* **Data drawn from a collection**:
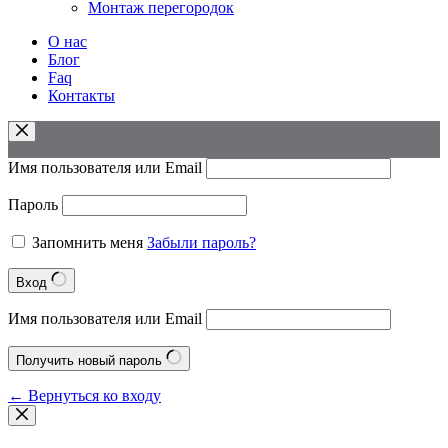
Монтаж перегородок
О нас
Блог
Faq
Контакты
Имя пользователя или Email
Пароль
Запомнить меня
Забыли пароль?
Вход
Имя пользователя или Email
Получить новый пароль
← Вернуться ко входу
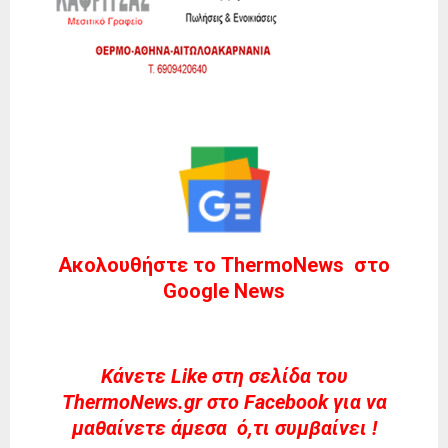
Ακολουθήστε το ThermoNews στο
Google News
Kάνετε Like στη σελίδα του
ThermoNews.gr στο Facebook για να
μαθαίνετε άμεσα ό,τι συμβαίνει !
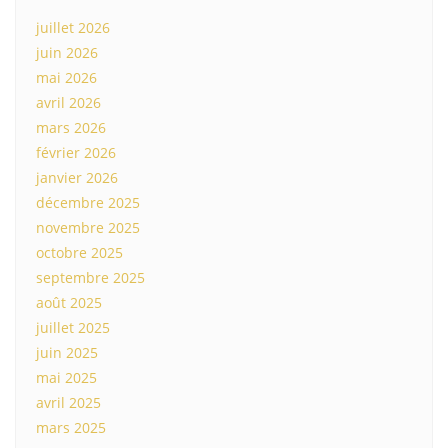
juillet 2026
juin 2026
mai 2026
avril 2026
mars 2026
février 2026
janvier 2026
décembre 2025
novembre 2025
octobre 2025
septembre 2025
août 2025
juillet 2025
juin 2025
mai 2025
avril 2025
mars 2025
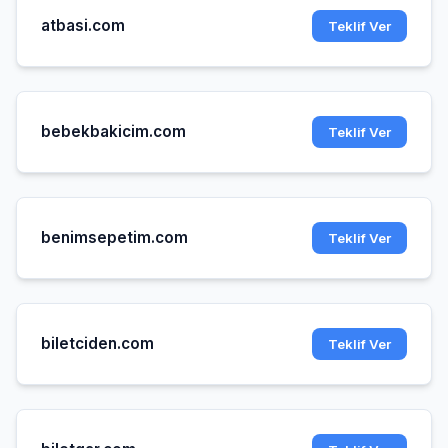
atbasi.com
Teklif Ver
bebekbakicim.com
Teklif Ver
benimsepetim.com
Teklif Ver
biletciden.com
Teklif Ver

...

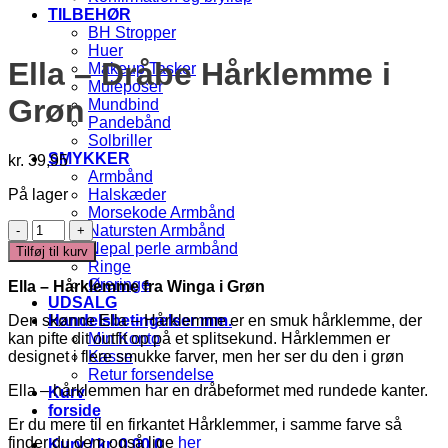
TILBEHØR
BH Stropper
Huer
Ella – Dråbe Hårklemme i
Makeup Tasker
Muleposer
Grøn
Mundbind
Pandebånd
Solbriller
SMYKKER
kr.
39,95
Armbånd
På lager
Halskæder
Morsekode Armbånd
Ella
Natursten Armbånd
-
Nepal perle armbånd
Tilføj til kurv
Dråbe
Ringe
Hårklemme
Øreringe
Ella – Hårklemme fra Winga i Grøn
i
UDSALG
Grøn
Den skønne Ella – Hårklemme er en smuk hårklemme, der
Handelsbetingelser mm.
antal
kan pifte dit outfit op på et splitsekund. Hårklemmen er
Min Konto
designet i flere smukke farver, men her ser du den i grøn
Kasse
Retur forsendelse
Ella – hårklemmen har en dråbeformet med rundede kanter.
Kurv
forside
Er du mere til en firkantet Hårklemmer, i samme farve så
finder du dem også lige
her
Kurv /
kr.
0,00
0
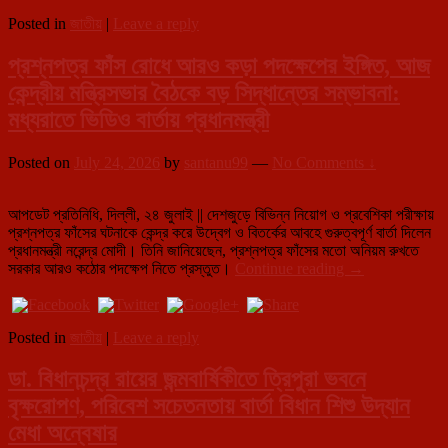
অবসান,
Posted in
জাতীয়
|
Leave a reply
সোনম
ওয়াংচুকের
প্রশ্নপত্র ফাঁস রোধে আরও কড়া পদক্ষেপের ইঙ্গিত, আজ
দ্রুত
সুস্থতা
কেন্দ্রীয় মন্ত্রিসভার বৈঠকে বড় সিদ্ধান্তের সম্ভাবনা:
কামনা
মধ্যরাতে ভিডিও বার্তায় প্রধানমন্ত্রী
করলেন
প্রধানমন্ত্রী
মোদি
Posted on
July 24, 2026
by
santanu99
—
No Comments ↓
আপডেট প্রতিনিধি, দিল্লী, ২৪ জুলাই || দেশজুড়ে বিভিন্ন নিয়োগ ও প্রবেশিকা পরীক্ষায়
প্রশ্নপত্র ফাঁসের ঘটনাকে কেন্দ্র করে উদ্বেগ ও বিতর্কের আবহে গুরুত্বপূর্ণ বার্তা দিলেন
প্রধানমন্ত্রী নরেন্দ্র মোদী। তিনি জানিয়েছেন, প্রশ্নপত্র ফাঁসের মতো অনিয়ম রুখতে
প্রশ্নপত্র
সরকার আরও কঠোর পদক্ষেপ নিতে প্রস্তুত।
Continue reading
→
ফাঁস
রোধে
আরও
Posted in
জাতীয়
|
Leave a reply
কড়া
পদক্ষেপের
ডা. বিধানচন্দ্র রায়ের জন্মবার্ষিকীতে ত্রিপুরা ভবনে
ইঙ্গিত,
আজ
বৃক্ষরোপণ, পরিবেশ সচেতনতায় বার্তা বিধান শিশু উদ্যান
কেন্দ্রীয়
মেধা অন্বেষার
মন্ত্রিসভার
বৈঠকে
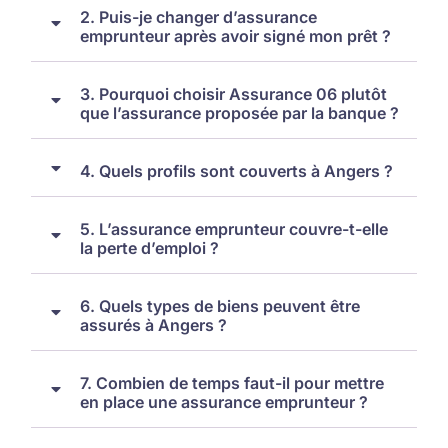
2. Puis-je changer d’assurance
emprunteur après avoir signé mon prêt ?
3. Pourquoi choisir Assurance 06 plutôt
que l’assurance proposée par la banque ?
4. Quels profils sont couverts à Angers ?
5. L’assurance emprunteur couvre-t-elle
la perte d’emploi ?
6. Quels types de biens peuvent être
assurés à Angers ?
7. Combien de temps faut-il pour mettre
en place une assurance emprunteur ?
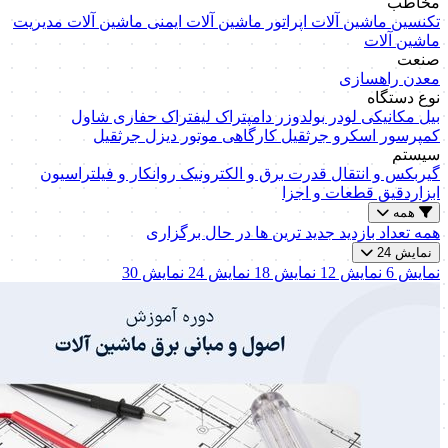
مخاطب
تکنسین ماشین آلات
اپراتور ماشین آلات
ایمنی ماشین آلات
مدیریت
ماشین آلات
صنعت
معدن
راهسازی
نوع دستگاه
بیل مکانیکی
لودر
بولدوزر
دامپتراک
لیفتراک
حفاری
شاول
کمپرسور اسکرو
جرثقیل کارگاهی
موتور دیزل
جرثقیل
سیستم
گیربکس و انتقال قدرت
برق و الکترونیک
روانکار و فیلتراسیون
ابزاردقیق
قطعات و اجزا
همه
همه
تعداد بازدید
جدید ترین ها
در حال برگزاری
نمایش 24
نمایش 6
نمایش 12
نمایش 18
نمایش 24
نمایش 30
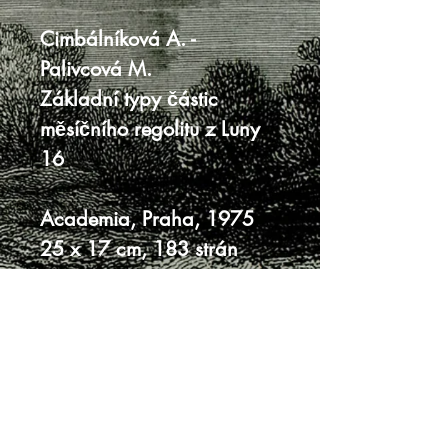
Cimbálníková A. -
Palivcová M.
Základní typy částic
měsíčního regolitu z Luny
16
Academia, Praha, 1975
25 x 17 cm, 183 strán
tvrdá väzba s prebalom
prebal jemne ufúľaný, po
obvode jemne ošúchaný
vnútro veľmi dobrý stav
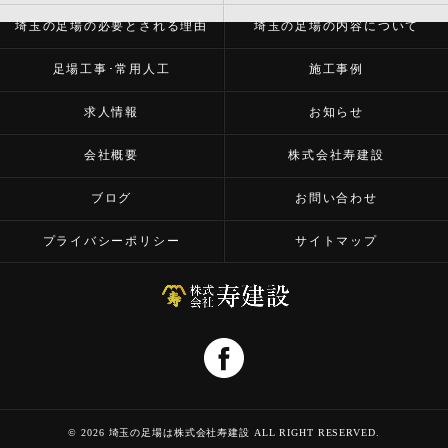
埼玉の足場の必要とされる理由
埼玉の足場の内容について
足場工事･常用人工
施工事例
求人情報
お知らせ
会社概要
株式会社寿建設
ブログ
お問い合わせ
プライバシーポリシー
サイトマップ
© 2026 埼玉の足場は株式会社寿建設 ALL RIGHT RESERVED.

...

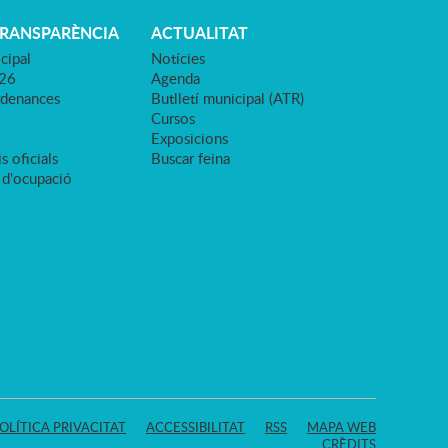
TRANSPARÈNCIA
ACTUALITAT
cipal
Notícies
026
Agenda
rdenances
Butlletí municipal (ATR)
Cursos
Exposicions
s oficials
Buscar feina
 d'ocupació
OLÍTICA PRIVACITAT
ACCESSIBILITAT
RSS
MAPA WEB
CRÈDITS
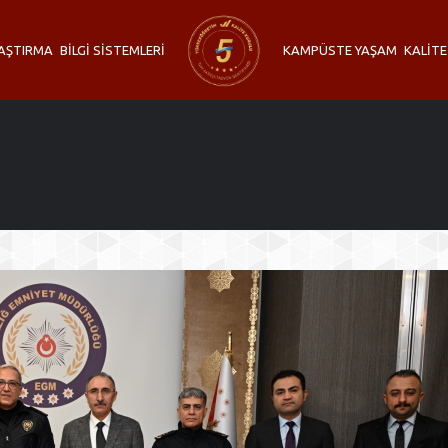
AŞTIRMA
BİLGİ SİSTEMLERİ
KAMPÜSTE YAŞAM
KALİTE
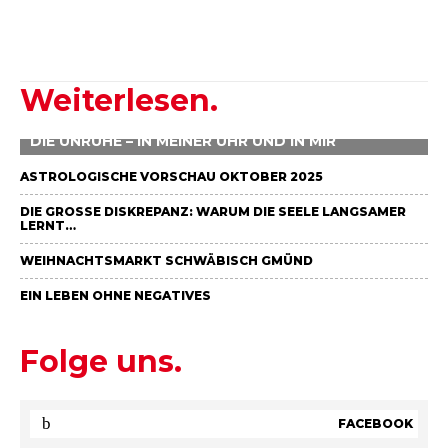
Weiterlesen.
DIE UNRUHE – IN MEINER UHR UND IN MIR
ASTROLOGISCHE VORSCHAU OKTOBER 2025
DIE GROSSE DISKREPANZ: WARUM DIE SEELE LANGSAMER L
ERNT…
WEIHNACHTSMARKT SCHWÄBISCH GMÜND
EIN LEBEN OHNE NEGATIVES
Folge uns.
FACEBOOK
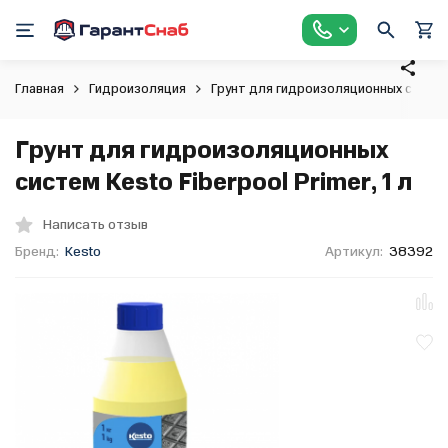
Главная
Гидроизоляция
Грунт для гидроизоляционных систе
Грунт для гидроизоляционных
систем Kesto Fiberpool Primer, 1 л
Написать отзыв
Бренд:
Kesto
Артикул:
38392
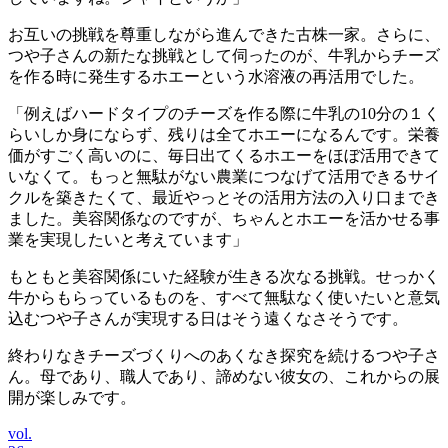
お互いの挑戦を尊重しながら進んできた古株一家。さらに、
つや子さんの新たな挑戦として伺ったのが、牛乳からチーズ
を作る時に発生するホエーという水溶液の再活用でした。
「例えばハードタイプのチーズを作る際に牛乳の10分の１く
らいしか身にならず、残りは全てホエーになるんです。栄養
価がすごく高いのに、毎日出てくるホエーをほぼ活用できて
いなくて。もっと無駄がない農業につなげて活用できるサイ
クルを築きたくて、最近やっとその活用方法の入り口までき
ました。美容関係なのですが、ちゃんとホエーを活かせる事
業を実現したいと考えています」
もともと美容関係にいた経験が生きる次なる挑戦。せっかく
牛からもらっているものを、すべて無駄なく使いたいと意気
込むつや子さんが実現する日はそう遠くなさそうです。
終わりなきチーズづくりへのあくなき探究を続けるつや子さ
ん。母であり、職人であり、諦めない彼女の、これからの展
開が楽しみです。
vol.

* **DIRECTIVE**: Could you arrange the lines of the records starting at the one containing "2. Puis-je changer d’assurance" and ending at the one containing "en place une assurance emprunteur ?" as a numbered list, leaving out any blank lines?

* **EXERCISE ANSWER**:
1. 2. Puis-je changer d’assurance
2. emprunteur après avoir signé mon prêt ?
3. 3. Pourquoi choisir Assurance 06 plutôt
4. que l’assurance proposée par la banque ?
5. 4. Quels profils sont couverts à Angers ?
6. 5. L’assurance emprunteur couvre-t-elle
7. la perte d’emploi ?
8. 6. Quels types de biens peuvent être
9. assurés à Angers ?
10. 7. Combien de temps faut-il pour mettre
11. en place une assurance emprunteur ?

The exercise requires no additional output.